Student Videos
The following are videos from a reading seminar that I facilitated this spring semester, MC 399: Having Difficult Conversations (view the course schedule and description). Students explored “open listening” as both a social and embodied practice. We anchored our exploration using a narrative perspectives, framing listening as an exchange (and potentially a transformation of) stories. This seminar was also anchored in mindfulness, open, engaged awareness of the the present moment. Students’ videos thus embody both content learned in the course and their experiences synthesizing this content with their own lived experiences & stories. All projects have been shared with the students’ explicit consent.
Project #1: Core Stories
While stories are constantly changing, we arguably still have a set of core (though never fully stable) narratives (and associated values, beliefs, and opinions) that guide our everyday behavior. Andrea’s project identified and explored the meaning behind what four of her own core stories. While acknowledging how certain experiences can have dramatic effects, Andrea acknowledges the ways that smaller, seemingly insignificant moments simultaneously shape our stories and our lives. She also acknowledges the construction of her core stories as a relational activity.
View the transcript for the video here.
Project #2: “My Story? Oh. What?”
My Story? Oh. What? from Brittney Hernandez on Vimeo.
View the transcript here.
In MC 399: Having Difficult Conversations, we framed listening as an exchange of narratives, or stories. We explored how stories, in addition to their emotional contexts, continually inform our perceptions in the present moment.
Brittney’s project acknowledges the ways that narratives are co-constructed. Her video primarily focuses on the fluidity, complexity, and multiplicity of stories. While Andrea’s project (#4) acknowledges the ways that narratives can act as relatively stable forces in our lives, Brittney reminds us of their ever fluid nature (“…how our narratives change!”).
We spent a lot of time in this reading seminar talking about the body, something that we both pay attention to and with. We also talked about the body as something that is encoded with stories. Brittney’s project artfully demonstrated this point (“It’s every sensation and interaction and ancestor that courses through my veins”).

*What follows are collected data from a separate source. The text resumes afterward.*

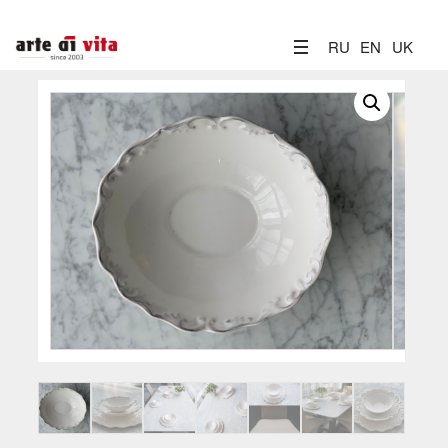
RU
EN
UK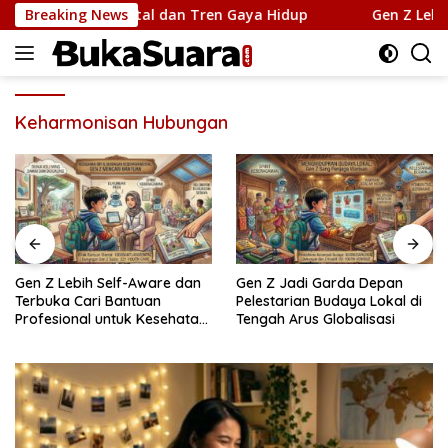
Langsung
 Kebutuhan Mental dan Tren Gaya Hidup
Breaking News
Gen Z Lebih S
ke
konten
Keharmonisan Hubungan
Gen Z Lebih Self-Aware dan
Gen Z Jadi Garda Depan
Terbuka Cari Bantuan
Pelestarian Budaya Lokal di
Profesional untuk Kesehatan
Tengah Arus Globalisasi
Mental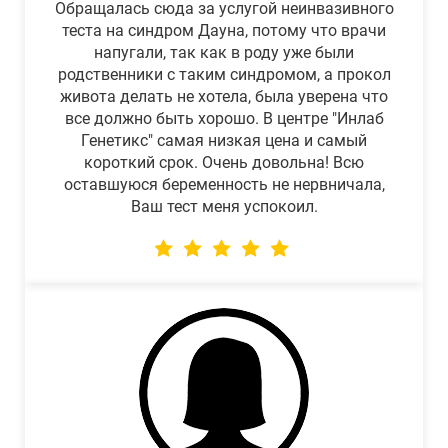
Обращалась сюда за услугой неинвазивного
теста на синдром Дауна, потому что врачи
напугали, так как в роду уже были
родственники с таким синдромом, а прокол
живота делать не хотела, была уверена что
все должно быть хорошо. В центре "Инлаб
Генетикс" самая низкая цена и самый
короткий срок. Очень довольна! Всю
оставшуюся беременность не нервничала,
Ваш тест меня успокоил.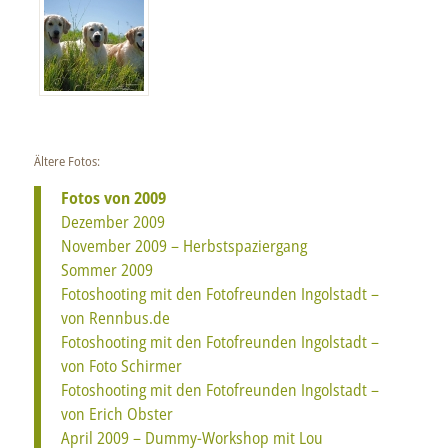
Ältere Fotos:
Fotos von 2009
Dezember 2009
November 2009 – Herbstspaziergang
Sommer 2009
Fotoshooting mit den Fotofreunden Ingolstadt –
von Rennbus.de
Fotoshooting mit den Fotofreunden Ingolstadt –
von Foto Schirmer
Fotoshooting mit den Fotofreunden Ingolstadt –
von Erich Obster
April 2009 – Dummy-Workshop mit Lou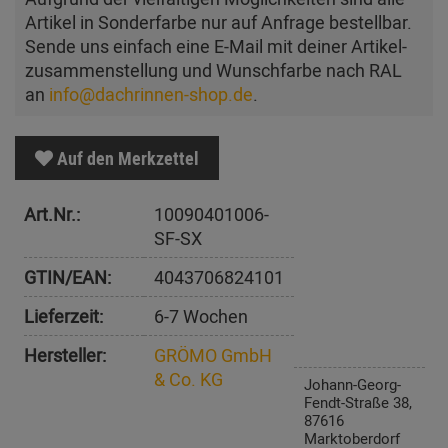
Artikel in Sonderfarbe nur auf Anfrage bestellbar.
Sende uns einfach eine E-Mail mit deiner Artikel­
zusam­men­stellung und Wunschfarbe nach RAL
an
info@dachrinnen-shop.de
.
Auf den Merkzettel
Art.Nr.:
10090401006-
SF-SX
GTIN/EAN:
4043706824101
Lieferzeit:
6-7 Wochen
Hersteller:
GRÖMO GmbH
& Co. KG
Johann-Georg-
Fendt-Straße 38,
87616
Marktoberdorf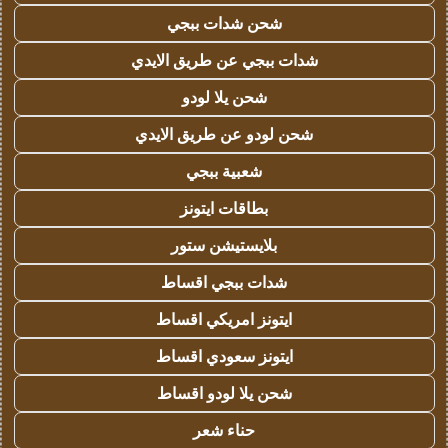
شحن شدات ببجي
شدات ببجي عن طريق الايدي
شحن يلا لودو
شحن لودو عن طريق الايدي
شعبية ببجي
بطاقات ايتونز
بلايستيشن ستور
شدات ببجي اقساط
ايتونز امريكي اقساط
ايتونز سعودي اقساط
شحن يلا لودو اقساط
حناء شعر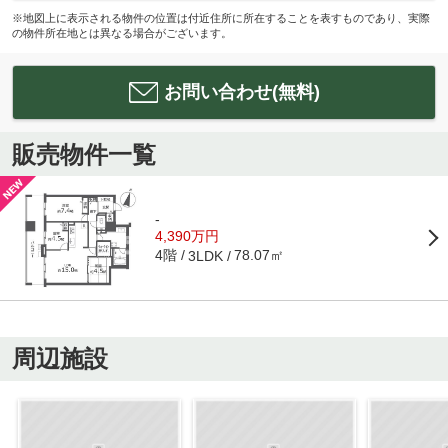
※地図上に表示される物件の位置は付近住所に所在することを表すものであり、実際
の物件所在地とは異なる場合がございます。
お問い合わせ(無料)
販売物件一覧
-
4,390万円
4階
78.07㎡
3LDK
周辺施設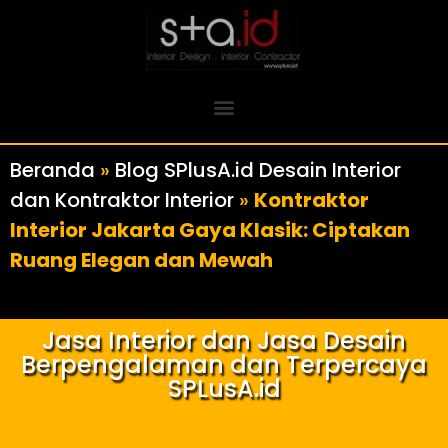
Beranda
»
Blog SPlusA.id Desain Interior
dan Kontraktor Interior
»
Kontraktor
Interior Jakarta Gaya Klasik: Ciptakan
Ruang Elegan dan Mewah
Jasa Interior dan Jasa Desain
Berpengalaman dan Terpercaya
SPLusA.id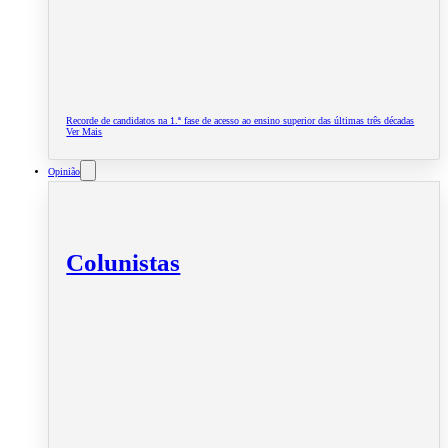
Recorde de candidatos na 1.ª fase de acesso ao ensino superior das últimas três décadas
Ver Mais
Opinião
Colunistas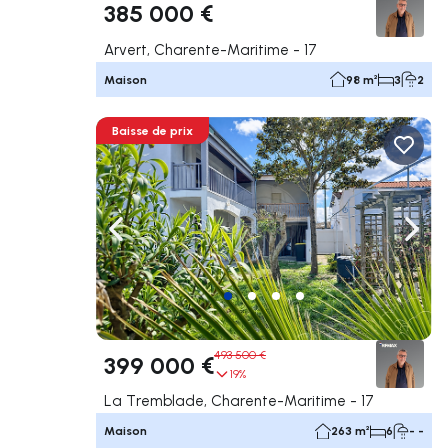
385 000 €
Arvert, Charente-Maritime - 17
Maison
98 m²
3
2
Baisse de prix
Naviguer vers la gauche
Navig
493 500 €
399 000 €
19%
La Tremblade, Charente-Maritime - 17
Maison
263 m²
6
- -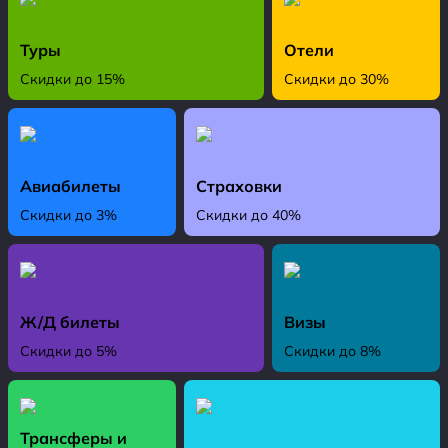
Туры
Отели
Скидки до 15%
Скидки до 30%
Авиабилеты
Страховки
Скидки до 3%
Скидки до 40%
Ж/Д билеты
Визы
Скидки до 5%
Скидки до 8%
Трансферы и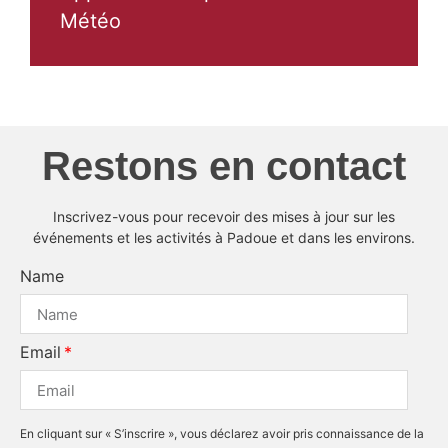
Météo
Restons en contact
Inscrivez-vous pour recevoir des mises à jour sur les
événements et les activités à Padoue et dans les environs.
Name
Email
En cliquant sur « S’inscrire », vous déclarez avoir pris connaissance de la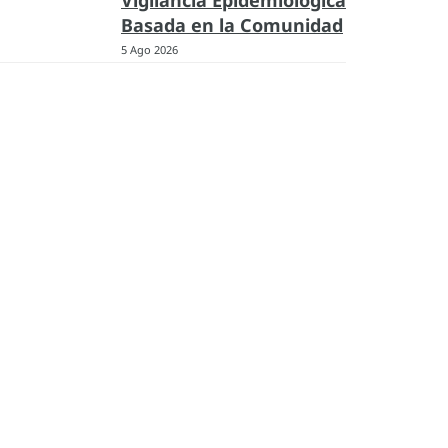
Vigilancia Epidemiológica
Basada en la Comunidad
5 Ago 2026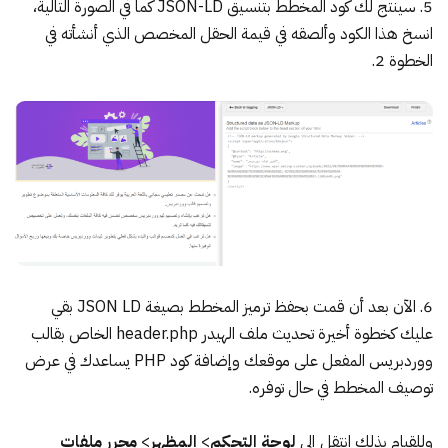
5. سينتج لك كود المخطط بتنسيق JSON-LD كما في الصورة التالية،
انسخ هذا الكود وألصقه في قيمة الحقل المخصص الذي أنشأته في
الخطوة 2.
6. الآن بعد أن قمت بحفظ ترميز المخطط بصيغة JSON LD بقي
عليك كخطوة أخيرة تحديث ملف الهيدر header.php الخاص بقالب
ووردبريس المفعل على موقعك وإضافة كود PHP يساعدك في عرض
توصيف المخطط في حال توفره.
وللقيام بذلك انتقل إلى
لوحة التحكم
>
المظهر
>
محرر ملفات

This seminar also included a mindfulness component. We explored different kinds of attention/awareness, including different brain wave states. Brittney’s project, too, captured not only the complexity always available in the present moment, but also that it is “the awareness of [ourselves] that makes [our narratives] come alive.”
Project #3: “A Day in the Anorexic Mind | A Healthy Day”
While titled “Having Difficult Conversations,” this seminar examined the inseparability of our ability to listen to others and our ability to listen to ourselves. Listening was framed as an ability to openly “update” one’s story with new perspectives, a process that can happen when a person is alone as well as during our interactions with others. In terms of brain waves, this process is called “alpha-theta.”
Alpha-theta is essentially when a person has a story and its associated emotional context (associated with the brain wave theta) come up into one’s consciousness, but it is accompanied by a more open form of awareness (associated with brain wave alpha and mindfulness). Alpha-theta neurofeedback training has been used to help individuals cope with traumatic memories by bringing mindful awareness to them (rather than trying to “move past them”).
During our conference, this student described her own alpha-theta moments. Her video also shows how her daily mindfulness practice changed her relationship to the rather immersive narratives associated with eating disorders as well as her body. In her companion manifesto, she writes, “Hello body! I am finally home!”
Project #4: Interactive Photo Collage
Like Brittney’s Project #1 and Andrea’s Project #4 , Rachel’s project highlighted the ways that our stories are intertwined with others. In this project, however, Rachel helped us experience this truth. She printed out a large poster with a series of pictures, and then asked us to write down our responses to the pictures using sticky notes.
As a result, we saw the ways that our narratives and standpoints represent areas of both commonality and differences, both of which are important to acknowledge. While we had covered a modified version of Goodson and Gill’s (2011) Narrative Fusion of Horizons model (see image below), Rachel’s gave us an experience to help us more deeply appreciate that every conversation involves the coming together of multiple webs of meaning.
Rachel’s project also highlighted something that Royster and Kirsch (2012), in their Feminist Rhetorical Practices, call tacking in and tacking out. They argue that in order to more fully appreciate another person’s perspective, we must practice listening from both up close and far away perspectives. Rachel once again helped us experience tacking in and tacking out through photography. Notice the bottom left pictures of the road. The middle picture, which is actually made mostly of smaller picture of herself, also acts as a metaphor for tacking in and tacking out (while also driving home the point that we are made up of stories).